With uncertainty about their income and labour market status appearing to be the main driver of household behaviour at present, we would expect consumption to pick up during a cyclical recovery –rather than staying structurally depressed.
When residential investment is included (Graph 8.4), nominal spending does appear to have been relatively elevated for a long period. With the number of houses in New Zealand not significantly out of line with underlying demand, this ratio suggests that either the cost of building houses has risen excessively, or that households have been building higher-quality houses than they could really afford. In truth, it is likely to have been a combination of both of these factors.
It isn’t really surprising that households have shifted to spending a greater amount on housing, given the availability of credit and the sharp appreciation of house prices through the middle of the 2000s. Borrowing to build appears to have been a contributor to our current debt position.
With these factors reversing, and the tax treatment of housing having been made less attractive, we would expect any shift in household behaviour to be focused on the level of residential investment in the future – not consumption more generally. As a result, the shift in behaviour is more likely to be sector-specific – not a complete rebalancing of households’ preference for consumption more generally.

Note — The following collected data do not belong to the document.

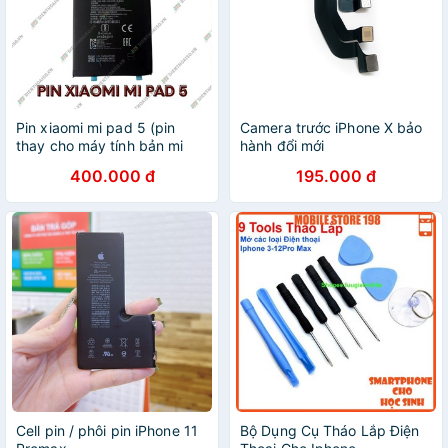
Pin xiaomi mi pad 5 (pin
Camera trước iPhone X bảo
thay cho máy tính bản mi
hành đổi mới
pad 5)
400.000 đ
195.000 đ
Cell pin / phôi pin iPhone 11
Bộ Dụng Cụ Tháo Lắp Điện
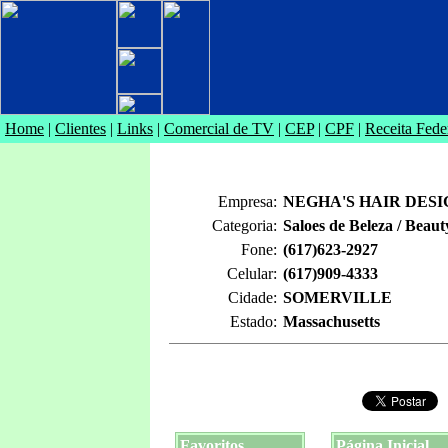
Home
|
Clientes
|
Links
|
Comercial de TV
|
CEP
|
CPF
|
Receita Fede
Empresa:
NEGHA'S HAIR DESI
Categoria:
Saloes de Beleza / Beaut
Fone:
(617)623-2927
Celular:
(617)909-4333
Cidade:
SOMERVILLE
Estado:
Massachusetts
Favoritos
Página Inicial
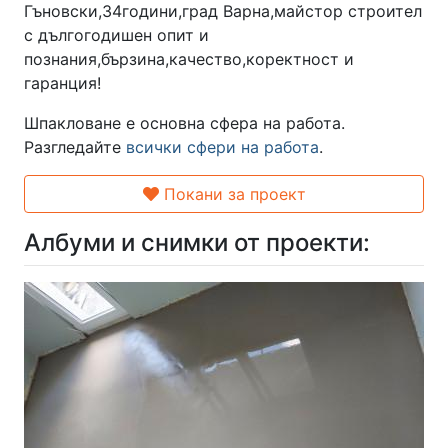
Гъновски,34години,град Варна,майстор строител
с дългогодишен опит и
познания,бързина,качество,коректност и
гаранция!
Шпакловане е основна сфера на работа.
Разгледайте
всички сфери на работа
.
Покани за проект
Албуми и снимки от проекти:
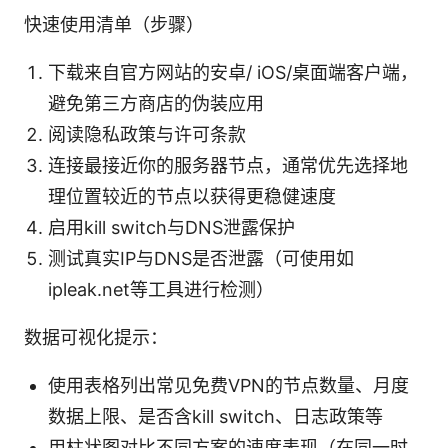
快速使用清单（步骤）
下载来自官方网站的安卓/ iOS/桌面端客户端，
避免第三方商店的伪装应用
阅读隐私政策与许可条款
连接最接近你的服务器节点，通常优先选择地
理位置较近的节点以获得更稳健速度
启用kill switch与DNS泄露保护
测试真实IP与DNS是否泄露（可使用如
ipleak.net等工具进行检测）
数据可视化提示：
使用表格列出常见免费VPN的节点数量、月度
数据上限、是否含kill switch、日志政策等
用柱状图对比不同方案的速度表现（在同一时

But the external factors matter
So, if the world returns to normal it is our view that the behaviour of the New Zealand economy throughout its cycle would also return to normal. However, this outcome is not what we are forecasting.
There have been fundamental "exogenous shocks" to the global economy that we do not expect to disappear in the foreseeable future. For example, these shocks include:
- the credit crisis and its impact on credit markets
- the price of our commodity exports
- what New Zealand pays for manufactured goods imports?
- changes to the type of product being demanded from overseas – due to changes in where New Zealand sells
- tax and policy changes.
All five of these central factors appear to have changed fundamentally over recent years.
The introduction of new regulations in credit markets, combined with significant consolidation in the industry (both domestically and overseas) implies that credit conditions will remain tighter than they were in the mid-2000s.
Rising demand from China, the introduction of biofuel regulations, and changes to the protectionist policies in overseas markets will all lead to structurally higher export prices going forward. With demand for manufactured goods weak, we expect New Zealand to experience a persistent increase in its terms of trade.
Finally, changes to the taxation of property and a switch from income tax to a higher GST will have an impact on where people put their money, and when they decide to consume income.
These external factors will have large, long-term, effects – some of them negative, some of them positive. However, given that these "exogenous shocks" have been observed before we can use our models to discuss what their impact will be.
Rebalancing has been used as a central reason why analysts are saying this time is different – and why many people are forecasting a weak economy for a long time even while forecasting strong terms of trade and a recovering global economy. However, as discussed above, we do not believe the core rebalancing story holds up to scrutiny.
Importantly, household consumption has not been wildly out of line with historical norms, and it isn’t clear that the current response by households is outside the realms of a typical cyclical response to falling real house prices and rising unemployment.
As a result, outside of a negative “external shock" (eg a significant fall in the terms of trade) we cannot see consumption growth remaining anaemic over the next three years – contrary to the views of the Reserve Bank and many other analysts.